Currently, three ISPs have signed contracts with the County to place equipment on county-owned towers with 2 more in talks, she said. ISPs are given a period of time “rent-free” to build their business before entering a five-year contract with the County that includes an option to renew.
The Latest Progress
The towers that are being used include:
- The Maple City Tower – Elevate Net has come on board to provide service with this tower and is up and running.
- The Omena, Maple City and Central Tower – Agri-Valley Communications is coming on board after the first of the year to provide service using these towers.
As for additional towers in the county, LIFT has been looking at replacing or expanding the tower at the Governmental Center, as well as building a tower on Miller Hill in the Glen Arbor area.
“However, the Miller Hill tower does not appear to be working out because it’s an area designated as a park and there are deed restrictions,” she said. “We can look at options such as towers that are made to look like trees.

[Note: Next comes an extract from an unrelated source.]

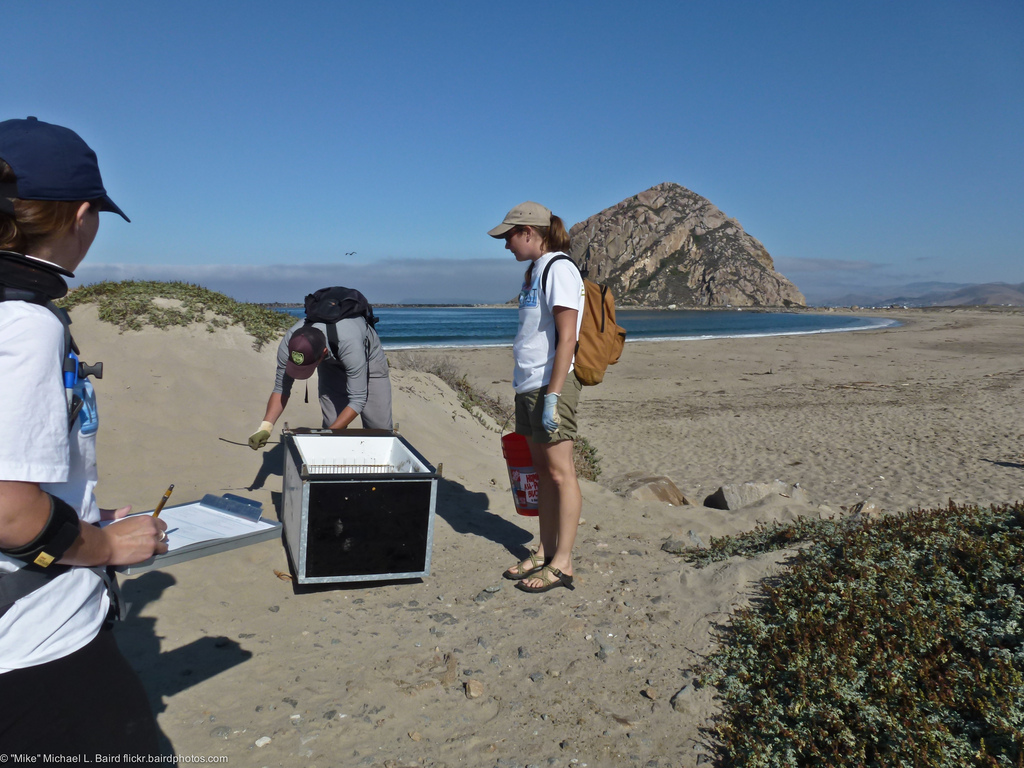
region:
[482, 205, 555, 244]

I don’t know if that’s a solution or not, but we keep exploring options.”
Currently, the county is also looking at increasing the height of the Maple City Tower to extend signal propagation, she added.
Fiber Solutions & More
Fiber is another option being used to bring service to the area by the Grand Traverse Band. Fiber has been laid on Bugai Road, Peterson Park, Fox View, and Christmas Cove. Additional projects planned include Omena Point Road (Bayside), Northern Leelanau Township, and Northern western lakeshore.
Cherry Capital Connection also is talking with residents in select areas of the northern portion of the County about fiber projects, Soutas-Little said. However, fiber is expensive, she noted, adding that it costs $25-65k a mile.

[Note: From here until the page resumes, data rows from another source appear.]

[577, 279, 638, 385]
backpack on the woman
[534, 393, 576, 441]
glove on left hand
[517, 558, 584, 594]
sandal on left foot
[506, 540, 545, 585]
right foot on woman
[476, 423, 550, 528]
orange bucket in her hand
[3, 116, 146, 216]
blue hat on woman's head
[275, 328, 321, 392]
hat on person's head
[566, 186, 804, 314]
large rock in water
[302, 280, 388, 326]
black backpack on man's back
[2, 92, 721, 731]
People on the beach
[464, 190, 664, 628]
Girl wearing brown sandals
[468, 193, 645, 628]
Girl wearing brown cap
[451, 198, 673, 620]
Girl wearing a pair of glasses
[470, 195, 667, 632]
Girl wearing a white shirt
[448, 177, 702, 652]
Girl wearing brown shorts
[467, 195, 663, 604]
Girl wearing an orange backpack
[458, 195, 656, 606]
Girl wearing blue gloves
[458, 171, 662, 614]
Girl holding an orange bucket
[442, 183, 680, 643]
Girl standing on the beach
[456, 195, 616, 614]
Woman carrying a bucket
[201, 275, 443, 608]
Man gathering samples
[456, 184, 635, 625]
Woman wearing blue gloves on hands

In addition, Elon Musk has launched beta testing of his Starlink satellite project in Northern Michigan. One of the LIFT committee members is participating in the beta test. “The options keep coming!” Soutas-Little said with a laugh.
As LIFT continues its progress, they are working in partnership with the County to seek grant funding. A recent grant request was submitted to the Economic Development Administration to expand County's internet infrastructure just prior to the Thanksgiving holiday. As Soutas-Little pointed out, the pandemic offers everyone a new perspective regarding the need for broadband service.
“The pandemic has shown us that the internet is not a luxury,” she said. “In the future, new options for increased high-speed service will continue to be available.”